- **TASK GOAL**
Scan the entries below for the word "playing". Copy each line that has it.

(Extracted page text data)
== Segment start ==
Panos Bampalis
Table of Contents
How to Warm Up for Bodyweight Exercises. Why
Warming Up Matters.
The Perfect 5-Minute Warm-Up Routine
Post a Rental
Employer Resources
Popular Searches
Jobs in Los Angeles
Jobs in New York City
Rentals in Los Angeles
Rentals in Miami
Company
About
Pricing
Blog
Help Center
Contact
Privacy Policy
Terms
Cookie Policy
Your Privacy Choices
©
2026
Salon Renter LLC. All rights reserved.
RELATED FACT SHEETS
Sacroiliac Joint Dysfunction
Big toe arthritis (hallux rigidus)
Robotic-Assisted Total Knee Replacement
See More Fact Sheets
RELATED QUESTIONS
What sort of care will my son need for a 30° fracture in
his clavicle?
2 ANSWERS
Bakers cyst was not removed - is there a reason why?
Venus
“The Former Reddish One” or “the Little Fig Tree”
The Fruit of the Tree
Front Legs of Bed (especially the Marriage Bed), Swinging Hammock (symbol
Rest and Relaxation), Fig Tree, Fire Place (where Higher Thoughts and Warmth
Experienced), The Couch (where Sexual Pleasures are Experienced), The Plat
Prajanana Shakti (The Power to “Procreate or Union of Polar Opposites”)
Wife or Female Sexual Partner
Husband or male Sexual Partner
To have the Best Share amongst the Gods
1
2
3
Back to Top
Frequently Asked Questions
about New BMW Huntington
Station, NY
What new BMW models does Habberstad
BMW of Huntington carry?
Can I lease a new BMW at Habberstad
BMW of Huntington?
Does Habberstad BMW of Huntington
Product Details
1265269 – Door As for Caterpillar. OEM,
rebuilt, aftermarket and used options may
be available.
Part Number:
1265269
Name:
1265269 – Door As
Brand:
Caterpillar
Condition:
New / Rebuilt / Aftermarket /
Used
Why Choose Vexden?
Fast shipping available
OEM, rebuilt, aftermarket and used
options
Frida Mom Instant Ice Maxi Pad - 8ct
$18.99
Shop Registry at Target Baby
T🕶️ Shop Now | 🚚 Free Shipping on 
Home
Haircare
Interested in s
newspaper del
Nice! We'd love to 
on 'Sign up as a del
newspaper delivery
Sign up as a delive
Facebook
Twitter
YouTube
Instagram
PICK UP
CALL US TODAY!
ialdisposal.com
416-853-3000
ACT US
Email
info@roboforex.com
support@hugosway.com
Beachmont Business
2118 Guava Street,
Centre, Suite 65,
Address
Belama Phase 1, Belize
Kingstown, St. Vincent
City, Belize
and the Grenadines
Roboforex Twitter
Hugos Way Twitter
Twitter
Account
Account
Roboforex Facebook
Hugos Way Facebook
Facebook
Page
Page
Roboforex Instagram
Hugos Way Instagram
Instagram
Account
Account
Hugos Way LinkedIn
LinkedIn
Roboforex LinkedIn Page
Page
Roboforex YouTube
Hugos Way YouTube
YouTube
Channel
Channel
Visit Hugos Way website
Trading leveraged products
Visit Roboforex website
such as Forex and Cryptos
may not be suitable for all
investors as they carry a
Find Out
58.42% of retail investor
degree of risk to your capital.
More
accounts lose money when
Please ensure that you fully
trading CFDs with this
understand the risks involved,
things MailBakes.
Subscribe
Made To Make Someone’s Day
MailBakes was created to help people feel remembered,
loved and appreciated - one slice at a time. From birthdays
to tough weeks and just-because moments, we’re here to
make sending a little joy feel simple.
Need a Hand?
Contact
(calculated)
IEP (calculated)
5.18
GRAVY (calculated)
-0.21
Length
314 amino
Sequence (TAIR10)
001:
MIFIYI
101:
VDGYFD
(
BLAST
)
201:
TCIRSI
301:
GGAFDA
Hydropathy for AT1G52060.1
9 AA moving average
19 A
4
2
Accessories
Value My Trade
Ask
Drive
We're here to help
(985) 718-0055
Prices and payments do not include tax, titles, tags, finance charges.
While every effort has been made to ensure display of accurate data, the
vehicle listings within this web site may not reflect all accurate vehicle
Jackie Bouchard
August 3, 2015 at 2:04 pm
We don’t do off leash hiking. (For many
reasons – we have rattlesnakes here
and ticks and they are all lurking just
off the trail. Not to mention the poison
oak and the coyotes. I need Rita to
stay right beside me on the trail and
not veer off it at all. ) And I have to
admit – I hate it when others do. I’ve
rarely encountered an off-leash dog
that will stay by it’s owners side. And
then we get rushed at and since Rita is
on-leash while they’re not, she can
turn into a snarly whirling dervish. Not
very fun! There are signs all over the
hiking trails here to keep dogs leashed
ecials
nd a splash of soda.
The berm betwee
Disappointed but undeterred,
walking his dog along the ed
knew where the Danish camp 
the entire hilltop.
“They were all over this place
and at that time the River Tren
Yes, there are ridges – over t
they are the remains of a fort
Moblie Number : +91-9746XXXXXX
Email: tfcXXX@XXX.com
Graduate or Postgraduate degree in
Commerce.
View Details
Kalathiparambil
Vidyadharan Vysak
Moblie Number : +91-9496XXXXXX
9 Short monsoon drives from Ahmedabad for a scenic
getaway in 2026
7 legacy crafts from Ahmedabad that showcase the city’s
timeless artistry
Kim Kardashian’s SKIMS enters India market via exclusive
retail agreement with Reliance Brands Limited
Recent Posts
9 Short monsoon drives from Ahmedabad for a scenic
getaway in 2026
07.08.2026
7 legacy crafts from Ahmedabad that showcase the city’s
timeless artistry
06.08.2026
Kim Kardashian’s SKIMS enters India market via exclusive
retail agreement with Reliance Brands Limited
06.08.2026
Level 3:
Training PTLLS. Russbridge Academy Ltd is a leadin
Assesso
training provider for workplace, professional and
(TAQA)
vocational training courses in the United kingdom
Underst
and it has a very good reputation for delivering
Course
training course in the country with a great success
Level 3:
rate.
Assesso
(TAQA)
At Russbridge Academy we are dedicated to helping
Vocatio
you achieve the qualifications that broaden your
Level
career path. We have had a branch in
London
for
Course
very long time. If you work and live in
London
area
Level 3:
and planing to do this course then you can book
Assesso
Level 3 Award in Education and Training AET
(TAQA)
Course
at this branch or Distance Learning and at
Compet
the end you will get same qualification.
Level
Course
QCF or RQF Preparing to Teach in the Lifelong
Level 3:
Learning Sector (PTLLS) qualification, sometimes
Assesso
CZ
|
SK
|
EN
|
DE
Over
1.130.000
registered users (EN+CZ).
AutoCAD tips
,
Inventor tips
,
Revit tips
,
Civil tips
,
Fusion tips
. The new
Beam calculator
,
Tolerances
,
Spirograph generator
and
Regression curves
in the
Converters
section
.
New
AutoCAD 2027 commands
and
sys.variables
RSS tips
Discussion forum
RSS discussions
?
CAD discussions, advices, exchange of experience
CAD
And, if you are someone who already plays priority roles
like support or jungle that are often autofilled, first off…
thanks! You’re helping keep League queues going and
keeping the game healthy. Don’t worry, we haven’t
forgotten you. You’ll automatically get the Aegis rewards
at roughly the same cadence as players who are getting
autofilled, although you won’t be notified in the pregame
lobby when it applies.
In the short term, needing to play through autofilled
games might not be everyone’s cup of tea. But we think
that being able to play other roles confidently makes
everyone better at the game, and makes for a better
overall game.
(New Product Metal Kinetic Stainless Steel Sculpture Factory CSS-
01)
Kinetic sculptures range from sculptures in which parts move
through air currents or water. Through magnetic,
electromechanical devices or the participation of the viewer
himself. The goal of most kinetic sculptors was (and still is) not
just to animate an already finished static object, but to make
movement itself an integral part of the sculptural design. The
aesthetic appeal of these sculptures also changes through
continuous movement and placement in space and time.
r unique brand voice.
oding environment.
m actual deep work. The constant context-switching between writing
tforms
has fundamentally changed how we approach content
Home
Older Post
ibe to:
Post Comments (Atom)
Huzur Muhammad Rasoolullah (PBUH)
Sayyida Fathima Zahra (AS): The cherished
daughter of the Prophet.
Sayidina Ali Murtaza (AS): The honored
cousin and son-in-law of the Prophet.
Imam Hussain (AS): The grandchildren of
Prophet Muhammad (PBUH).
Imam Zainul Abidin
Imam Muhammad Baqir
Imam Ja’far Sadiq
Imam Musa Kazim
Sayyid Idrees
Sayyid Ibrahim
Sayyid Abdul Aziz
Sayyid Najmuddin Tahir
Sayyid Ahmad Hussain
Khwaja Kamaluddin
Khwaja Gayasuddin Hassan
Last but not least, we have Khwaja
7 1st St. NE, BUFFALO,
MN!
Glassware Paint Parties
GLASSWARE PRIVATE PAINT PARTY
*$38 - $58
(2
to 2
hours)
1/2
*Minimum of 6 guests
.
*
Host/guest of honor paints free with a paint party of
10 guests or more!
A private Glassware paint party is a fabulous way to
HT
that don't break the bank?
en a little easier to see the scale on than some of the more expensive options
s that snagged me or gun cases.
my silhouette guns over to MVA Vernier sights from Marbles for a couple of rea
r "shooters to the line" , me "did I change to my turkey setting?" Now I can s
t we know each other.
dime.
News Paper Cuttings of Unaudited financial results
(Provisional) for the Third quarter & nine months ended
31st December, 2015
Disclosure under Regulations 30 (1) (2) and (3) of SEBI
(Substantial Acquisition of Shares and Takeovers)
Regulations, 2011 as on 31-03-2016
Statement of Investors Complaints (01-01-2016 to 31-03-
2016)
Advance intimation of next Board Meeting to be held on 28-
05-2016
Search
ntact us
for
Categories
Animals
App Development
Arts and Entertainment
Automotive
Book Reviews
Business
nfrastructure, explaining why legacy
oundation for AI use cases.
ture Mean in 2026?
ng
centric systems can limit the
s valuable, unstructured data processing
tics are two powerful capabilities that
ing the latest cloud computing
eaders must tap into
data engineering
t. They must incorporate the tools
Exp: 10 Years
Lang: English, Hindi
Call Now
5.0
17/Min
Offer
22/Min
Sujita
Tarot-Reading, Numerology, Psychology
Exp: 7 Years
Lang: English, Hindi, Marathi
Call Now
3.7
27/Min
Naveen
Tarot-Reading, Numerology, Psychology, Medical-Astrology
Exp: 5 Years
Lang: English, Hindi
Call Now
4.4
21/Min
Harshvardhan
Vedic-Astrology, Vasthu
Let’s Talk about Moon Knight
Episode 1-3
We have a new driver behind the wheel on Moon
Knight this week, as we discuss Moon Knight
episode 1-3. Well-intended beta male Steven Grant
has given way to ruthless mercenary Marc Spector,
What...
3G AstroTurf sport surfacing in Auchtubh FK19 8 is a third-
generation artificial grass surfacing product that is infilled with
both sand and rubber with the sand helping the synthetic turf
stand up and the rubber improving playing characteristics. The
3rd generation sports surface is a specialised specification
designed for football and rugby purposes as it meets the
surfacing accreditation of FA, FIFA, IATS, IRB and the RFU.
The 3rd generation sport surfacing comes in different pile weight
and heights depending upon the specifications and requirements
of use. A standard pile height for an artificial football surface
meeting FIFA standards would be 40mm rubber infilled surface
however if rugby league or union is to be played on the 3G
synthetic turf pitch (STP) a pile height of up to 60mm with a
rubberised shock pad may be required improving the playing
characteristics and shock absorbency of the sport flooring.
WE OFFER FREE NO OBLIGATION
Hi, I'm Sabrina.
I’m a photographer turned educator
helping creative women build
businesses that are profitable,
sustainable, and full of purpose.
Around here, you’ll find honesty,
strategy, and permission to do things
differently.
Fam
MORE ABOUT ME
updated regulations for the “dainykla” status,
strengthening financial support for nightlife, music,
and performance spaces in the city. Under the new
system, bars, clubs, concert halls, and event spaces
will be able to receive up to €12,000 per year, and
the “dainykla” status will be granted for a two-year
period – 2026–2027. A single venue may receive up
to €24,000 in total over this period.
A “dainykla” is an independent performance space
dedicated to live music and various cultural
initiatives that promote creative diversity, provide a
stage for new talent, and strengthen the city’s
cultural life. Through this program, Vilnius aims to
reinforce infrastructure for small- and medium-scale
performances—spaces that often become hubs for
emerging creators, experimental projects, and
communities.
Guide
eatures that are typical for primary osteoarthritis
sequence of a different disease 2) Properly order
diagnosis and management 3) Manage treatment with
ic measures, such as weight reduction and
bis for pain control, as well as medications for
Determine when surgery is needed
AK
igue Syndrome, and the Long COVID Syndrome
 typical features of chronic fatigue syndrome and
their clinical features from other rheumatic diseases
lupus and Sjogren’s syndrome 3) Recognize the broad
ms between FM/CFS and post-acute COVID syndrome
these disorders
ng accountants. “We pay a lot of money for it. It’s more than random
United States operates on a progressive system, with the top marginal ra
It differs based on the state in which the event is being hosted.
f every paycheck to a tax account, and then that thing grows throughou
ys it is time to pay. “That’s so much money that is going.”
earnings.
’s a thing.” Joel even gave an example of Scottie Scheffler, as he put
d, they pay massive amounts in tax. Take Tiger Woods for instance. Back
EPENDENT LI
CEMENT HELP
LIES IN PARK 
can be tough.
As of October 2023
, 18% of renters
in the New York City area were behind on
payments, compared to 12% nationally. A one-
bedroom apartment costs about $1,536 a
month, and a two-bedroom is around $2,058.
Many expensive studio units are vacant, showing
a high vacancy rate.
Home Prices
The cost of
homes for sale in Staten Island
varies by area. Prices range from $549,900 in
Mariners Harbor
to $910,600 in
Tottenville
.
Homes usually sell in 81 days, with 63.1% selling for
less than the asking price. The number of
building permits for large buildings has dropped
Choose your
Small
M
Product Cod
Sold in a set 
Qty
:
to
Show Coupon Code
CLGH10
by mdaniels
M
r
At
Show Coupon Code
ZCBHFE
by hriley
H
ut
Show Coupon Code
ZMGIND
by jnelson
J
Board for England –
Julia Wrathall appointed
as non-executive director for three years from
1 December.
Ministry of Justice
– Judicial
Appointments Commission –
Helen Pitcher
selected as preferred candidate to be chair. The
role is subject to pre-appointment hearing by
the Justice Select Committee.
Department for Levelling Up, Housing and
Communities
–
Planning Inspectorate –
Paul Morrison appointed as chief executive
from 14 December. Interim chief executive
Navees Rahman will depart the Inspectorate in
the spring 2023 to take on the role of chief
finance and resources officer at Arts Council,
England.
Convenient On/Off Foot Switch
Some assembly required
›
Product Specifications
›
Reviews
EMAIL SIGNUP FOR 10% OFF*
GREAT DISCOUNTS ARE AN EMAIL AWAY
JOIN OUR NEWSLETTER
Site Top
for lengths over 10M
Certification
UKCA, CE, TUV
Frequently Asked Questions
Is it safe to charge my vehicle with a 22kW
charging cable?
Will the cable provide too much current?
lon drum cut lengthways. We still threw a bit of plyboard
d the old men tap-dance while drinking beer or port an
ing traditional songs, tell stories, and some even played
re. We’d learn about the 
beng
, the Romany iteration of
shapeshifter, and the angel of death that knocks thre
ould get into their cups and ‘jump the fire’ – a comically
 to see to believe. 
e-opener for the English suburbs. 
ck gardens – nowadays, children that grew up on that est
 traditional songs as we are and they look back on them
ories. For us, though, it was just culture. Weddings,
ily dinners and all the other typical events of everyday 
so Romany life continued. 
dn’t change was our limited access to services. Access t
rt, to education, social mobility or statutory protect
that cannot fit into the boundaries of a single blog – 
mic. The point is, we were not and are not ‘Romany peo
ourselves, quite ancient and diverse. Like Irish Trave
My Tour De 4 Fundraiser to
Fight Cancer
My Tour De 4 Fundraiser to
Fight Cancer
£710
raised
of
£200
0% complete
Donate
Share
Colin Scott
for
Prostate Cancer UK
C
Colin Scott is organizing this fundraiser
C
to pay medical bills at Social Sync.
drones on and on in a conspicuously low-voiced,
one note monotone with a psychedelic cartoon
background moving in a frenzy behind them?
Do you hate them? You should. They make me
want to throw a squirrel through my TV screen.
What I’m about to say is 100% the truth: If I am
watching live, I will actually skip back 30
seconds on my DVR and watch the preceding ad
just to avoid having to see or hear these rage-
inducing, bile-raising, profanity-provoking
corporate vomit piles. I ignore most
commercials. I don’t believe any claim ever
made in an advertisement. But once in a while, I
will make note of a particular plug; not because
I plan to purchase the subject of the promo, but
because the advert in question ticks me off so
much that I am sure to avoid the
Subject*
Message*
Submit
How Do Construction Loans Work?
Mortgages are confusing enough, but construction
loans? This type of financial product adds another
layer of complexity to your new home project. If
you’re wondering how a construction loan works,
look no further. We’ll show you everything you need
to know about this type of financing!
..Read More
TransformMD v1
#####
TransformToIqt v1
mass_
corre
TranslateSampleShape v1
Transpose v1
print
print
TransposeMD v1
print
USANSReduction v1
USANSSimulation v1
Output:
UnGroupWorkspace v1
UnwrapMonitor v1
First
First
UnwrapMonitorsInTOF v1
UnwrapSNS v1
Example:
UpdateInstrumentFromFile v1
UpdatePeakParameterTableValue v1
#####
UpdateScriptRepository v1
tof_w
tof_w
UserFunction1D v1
== Segment end ==
- **WRITTEN RESPONSE**
stand up and the rubber improving playing characteristics. The
rubberised shock pad may be required improving the playing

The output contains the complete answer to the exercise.